Potato Treasure Hunt!
Roasting and eating your potato harvest and preparing the summer garden
June marks the transition from spring to summer, which comes rapidly and with force in the Sacramento Valley. Temperatures jump from the seventies to three digits, seemingly overnight.
Each year at Peregrine School we grow seed potatoes in “bags” in February so that they can be harvested just before school closes in June. Our final garden class for all grades is “the great potato roast”, in which we dig up, wash, cut, season, and roast potatoes in foil on hot coals. Roasted with butter and salt, the freshly dug potatoes are delicious!
To harvest potatoes, kids overturn the potato bags on the ground and hunt through the dirt to see what has grown.
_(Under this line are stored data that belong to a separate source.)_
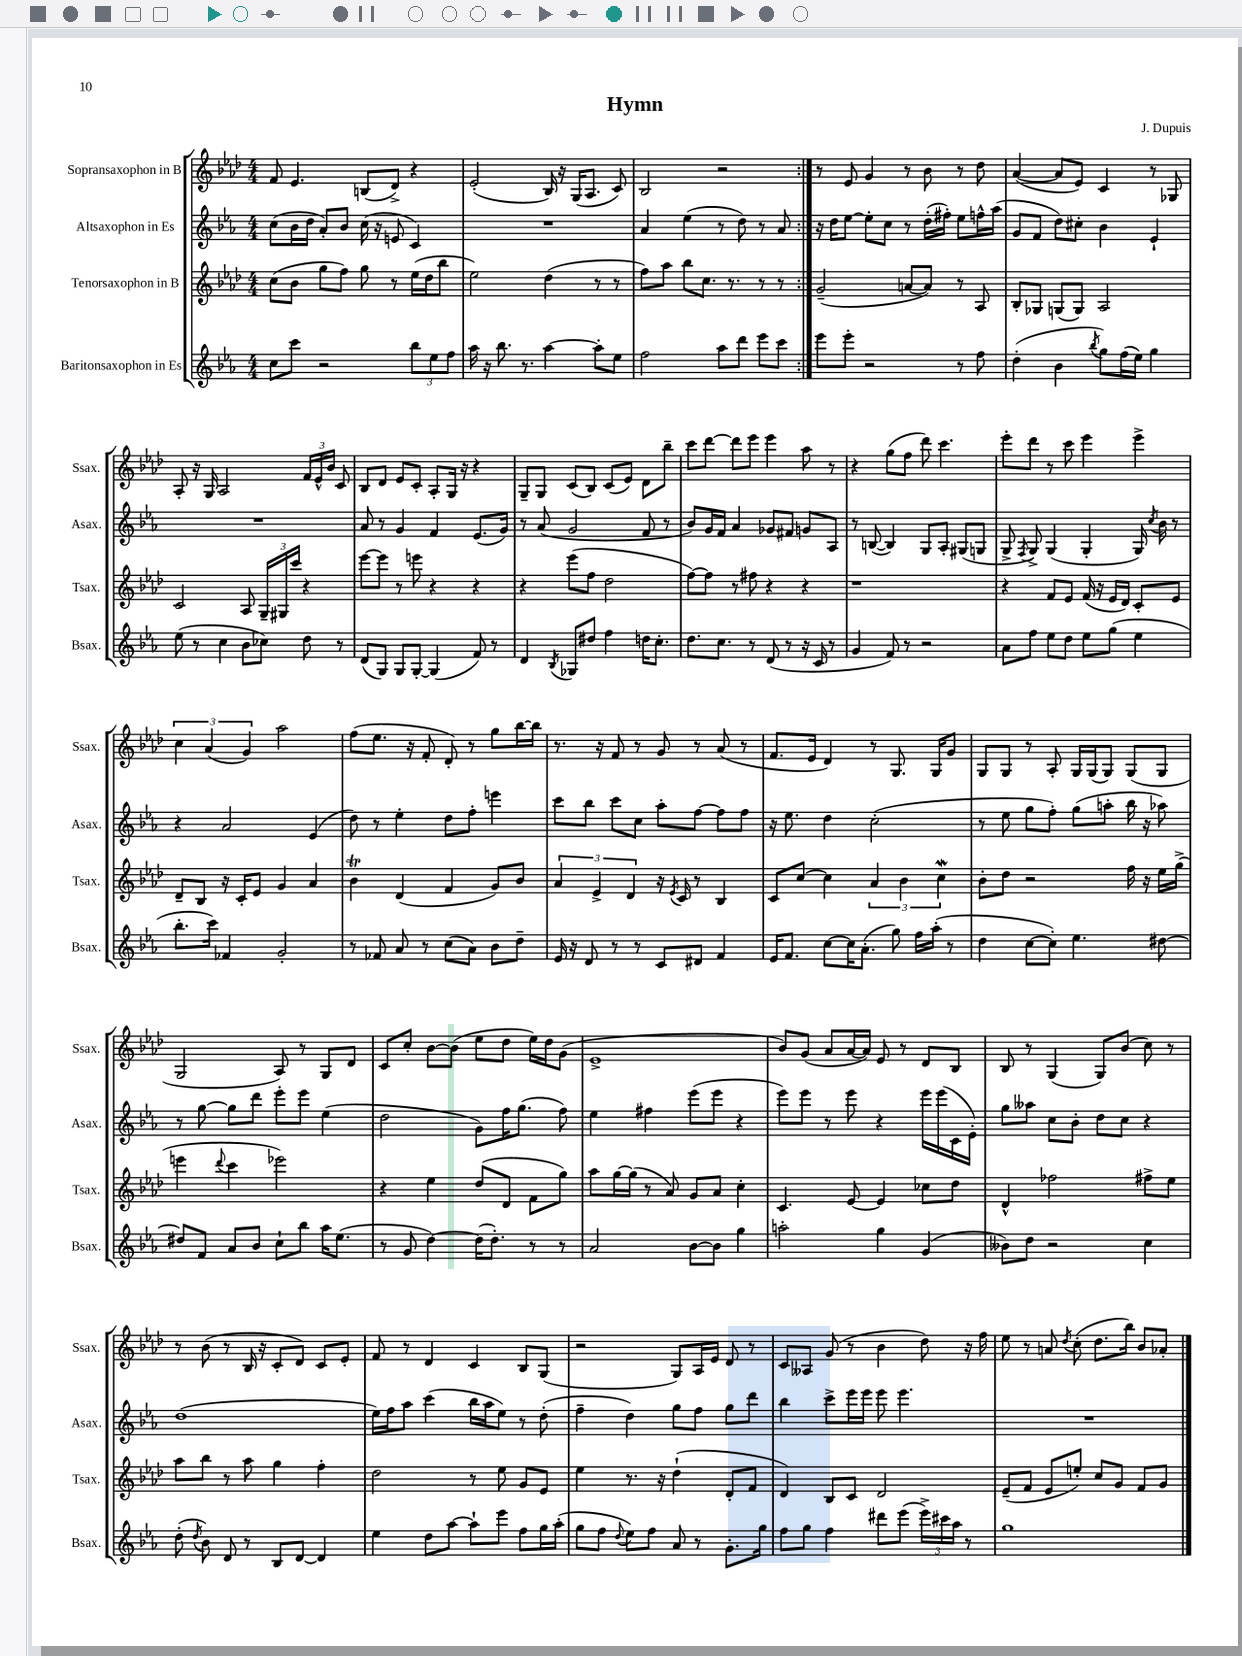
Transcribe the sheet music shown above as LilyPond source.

\header { title = "Hymn" composer = "J. Dupuis" }
<<
\new StaffGroup <<
\new Staff = "s0" \with { instrumentName = "Sopransaxophon in B" shortInstrumentName = "Ssax." } {
    \clef treble \key aes \major \numericTimeSignature \time 4/4
    \autoBeamOff \repeat volta 2 { f'8 ees'4. b8[( des'8]->) r4 |
    ees'2-.( bes16) r16 g16[( aes8.] c'8) |
    bes2 r2 | }
    r8 ees'8 g'4 r8 bes'8 r8 des''8 |
    aes'4~( aes'8[ ees'8]) c'4 r8 ges8 |
    aes8-. r16 g16 aes2 \tuplet 3/2 { f'16[ ees'16-^ bes'16] } c'8 |
    bes8[ des'8] ees'8[ c'8]-. aes8[-. g16] r16 r4 |
    g8[-- g8] c'8[( bes8]) c'8[( ees'8]) des'8[ bes''8]-- |
    c'''8[ des'''8]~ des'''8[ ees'''8] ees'''4 aes''8 r8 |
    r4 g''8[( f''8] des'''8) c'''4. |
    ees'''8[-. des'''8] r8 c'''8 ees'''4 ees'''4-> |
    \tuplet 3/2 { c''4 aes'4( g'4) } aes''2 |
    f''8[( ees''8.] r16 f'8-. des'8-.) r8 g''8[ bes''16~ bes''16] |
    r8. r16 f'8 r8 g'8 r8 aes'8( r8 |
    f'8.[ ees'16] des'4) r8 g8. g16[ g'8] |
    g8[ g8] r8 aes8-. g16[ g16( g8]) g8[( g8] |
    g2 aes8) r8 g8[ des'8] |
    c'8[ c''8]-. bes'8[~ bes'8]( ees''8[ des''8] ees''16[) des''16 g'8]( |
    ees'1-> |
    bes'8[) g'8]( aes'8[ aes'16~ aes'16]) ees'8 r8 des'8[ bes8] |
    bes8 r8 g4( g8[) bes'8]( c''8) r8 |
    r8 bes'8( r8 bes16 r16 c'8[-. des'8]) c'8[ ees'8]-. |
    f'8 r8 des'4 c'4 bes8[ g8]( |
    r2 g8[) aes16 ees'16] des'8 r8 |
    c'8[ aeses8] g'8( r8 bes'4 des''8) r16 f''16 |
    ees''8 r8 a'8 \acciaccatura { des''8 } c''8-.( des''8.[ bes''16]) bes'8[ aes'8]-. \bar "|." |
}
\new Staff = "s1" \with { instrumentName = "Altsaxophon in Es" shortInstrumentName = "Asax." } {
    \clef treble \key ees \major \numericTimeSignature \time 4/4
    \autoBeamOff \repeat volta 2 { c''8[( bes'16 d''16] aes'8[-.) bes'8] c''16( r16 e'8 c'4) |
    R1 |
    aes'4 ees''4( r8 d''8) r8 aes'8 | }
    r16 d''16[ ees''8]~ ees''8[-. c''8] r8 d''16[-.( fis''16]-.) ees''8[ f''16-^ aes''16]( |
    g'8[ f'8] d''8[) cis''8]-. bes'4 ees'4-! |
    R1 |
    aes'8 r8 g'4 f'4 ees'8.[( g'16]) |
    r8 aes'8( g'2 f'8 r8 |
    bes'8[) g'16 f'16] aes'4 ges'8[ fis'8] g'8[ aes8] |
    r8 b8~( b4) g8[ aes8]-. gis8[( g8] |
    g8-> \acciaccatura { f8 } g8->) g4( g4-. g16) \acciaccatura { c''8 } bes'16 r8 |
    r4 aes'2 ees'4( |
    d''8) r8 ees''4-. d''8[ f''8]-. e'''4 |
    c'''8[ bes''8] c'''8[ c''8] aes''8[-. f''8]~ f''8[ f''8] |
    r16 ees''8. d''4 c''2-.( |
    r8 ees''8 g''8[ f''8]-.) g''8[( a''8]-. bes''16 r16 aes''8) |
    r8 g''8~ g''8[ d'''8] ees'''8[-. ees'''8] ees''4( |
    d''2 g'8[) f''16 g''8.]( f''8) |
    ees''4 fis''4 ees'''8[( ees'''8] r4 |
    ees'''8[) ees'''8] r8 ees'''8 r4 ees'''16[ ees'''16( c'16 ees'16]-.) |
    g''8[ aeses''8] c''8[ bes'8]-. d''8[ c''8] r4 |
    d''1( |
    ees''16[) f''16 aes''8] c'''4( bes''16[ aes''16 ees''8]) r8 d''8-.( |
    f''4-- d''4) g''8[ f''8] g''8[ d'''8] |
    bes''4 c'''8[-> ees'''16 ees'''16] ees'''8 ees'''4. |
    R1 \bar "|." |
}
\new Staff = "s2" \with { instrumentName = "Tenorsaxophon in B" shortInstrumentName = "Tsax." } {
    \clef treble \key aes \major \numericTimeSignature \time 4/4
    \autoBeamOff \repeat volta 2 { c''8[( bes'8] g''8[ f''8]) g''8 r8 ees''16[( des''16 bes''8] |
    ees''2) des''4( r8 r8 |
    f''8[) aes''8] bes''8[ c''8.] r8. r8 r8 | }
    g'2--( a'8[~ a'8]) r8 aes8 |
    bes8[-. ges8] g8[( g8]) aes2 |
    c'2 aes8 \tuplet 3/2 { g16[-- gis16 c'''16] } r4 |
    ees'''8[~ ees'''8] r8 e'''8 r4 r4 |
    r4 ees'''8[( f''8] des''2 |
    f''8[~) f''8] r8 fis''8 r4 r4 |
    r1 |
    r4 f'8[ ees'8] f'16( r16 ees'16[ des'16]) c'8[-. ees'8] |
    des'8[-- bes8] r16 c'16[-. ees'8] g'4 aes'4 |
    bes'4\trill des'4( f'4 g'8[) bes'8] |
    \tuplet 3/2 { aes'4 ees'4-> des'4 } r16 \acciaccatura { ees'8 } c'16 r8 bes4 |
    c'8[ c''8]~ c''4 \tuplet 3/2 { aes'4 bes'4 c''4\mordent } |
    bes'8[-. des''8] r2 f''16 r16 ees''16[ g''16]->( |
    e'''4 \appoggiatura { des'''8 } c'''4 ees'''2) |
    r4 ees''4 des''8[( des'8] f'8[ g''8]) |
    aes''8[ g''16~ g''16]( r8 aes'8) g'8[ aes'8] c''4-. |
    c'4. ees'8~ ees'4 ces''8[ des''8] |
    des'4-^ fes''2 fis''8[-> ees''8] |
    aes''8[ bes''8] r8 aes''8 g''4 f''4-. |
    des''2 r8 ees''8 g'8[ ees'8] |
    ees''4 r8. r16 des''4-!( des'8[-. f'8] |
    des'4) bes8[ c'8] des'2 |
    ees'8[--( f'8] ees'8[ e''8]-.) c''8[ g'8] f'8[ g'8] \bar "|." |
}
\new Staff = "s3" \with { instrumentName = "Baritonsaxophon in Es" shortInstrumentName = "Bsax." } {
    \clef treble \key ees \major \numericTimeSignature \time 4/4
    \autoBeamOff \repeat volta 2 { c''8[ c'''8] r2 \tuplet 3/2 { bes''8[ ees''8 f''8] } |
    aes''16 r16 bes''8. r8. aes''4~ aes''8[-. ees''8] |
    f''2 aes''8[ d'''8] ees'''8[ c'''8] | }
    ees'''8[ ees'''8]-. r2 r8 f''8 |
    d''4-.( bes'4 \acciaccatura { bes''8 } g''8[) f''16( ees''16]) g''4 |
    ees''8( r8 c''4 bes'8[ ces''8]) d''8 r8 |
    d'8[( g8]) g8[ g8]~-. g4( f'8) r8 |
    d'4 \acciaccatura { bes8 } ges8[ dis''8] f''4 d''16[ c''8.]-. |
    d''8.[ c''8.] r8 d'8( r8 r16 c'16 r8 |
    g'4 f'8) r8 r2 |
    aes'8[ f''8] ees''8[ d''8] ees''8[ g''8]( ees''4 |
    bes''8.[-. c'''16]) fes'4 g'2-. |
    r8 fes'8 aes'8 r8 c''8[( aes'8]) bes'8[ d''8]-- |
    ees'16 r16 d'8 r8 r8 c'8[ dis'8] f'4 |
    ees'16[ f'8.] c''8[~ c''16 aes'8.]-.( g''8) f''16[ aes''16]-.( r8 |
    d''4 c''8[~ c''8]-.) ees''4. dis''8~ |
    dis''8[ f'8] aes'8[ bes'8] c''8[-! bes''8] aes''16[ ees''8.]( |
    r8 g'8 d''4~) d''16[( d''8.]-.) r8 r8 |
    aes'2 bes'8[~ bes'8] g''4 |
    a''2-. g''4 g'4( |
    beses'8[) d''8] r2 c''4 |
    d''8-.( \acciaccatura { d''8 } bes'8) d'8 r8 bes8[ d'8]~ d'4 |
    ees''4 d''8[ aes''8]~ aes''8[-! ees'''8] f''8[ g''16 aes''16]-.( |
    g''8[ f''8] \appoggiatura { d''8 } ees''8[) f''8] aes'8 r8 g'8.[-. g''16] |
    f''8[ g''8] f''4 dis'''8[ ees'''8]( \tuplet 3/2 { ees'''16[->) cis'''16 aes''16] } r8 |
    g''1 \bar "|." |
}
>>
>>
\layout { \context { \Score \remove "Bar_number_engraver" } }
Digging for potatoes is like a treasure hunt! The potato bags make it easy to find them all, but potatoes can of course be planted in the ground as well.
Once they are dug and washed, we cut them up and place them in a double foil wrap with butter and salt. Cut into one inch chunks, they cook on the fire in less than one half hour, then can be unwrapped on a plate and devoured.
The digging of potatoes marks the end of the winter garden. The summer garden should be already planted, but can be filled in with last minute plants. One of our summer favorites is a Three Sisters Garden plot, which follows a Native American legend about three sisters: corn, beans and squash. These plants are called “sisters” because they help each other to grow.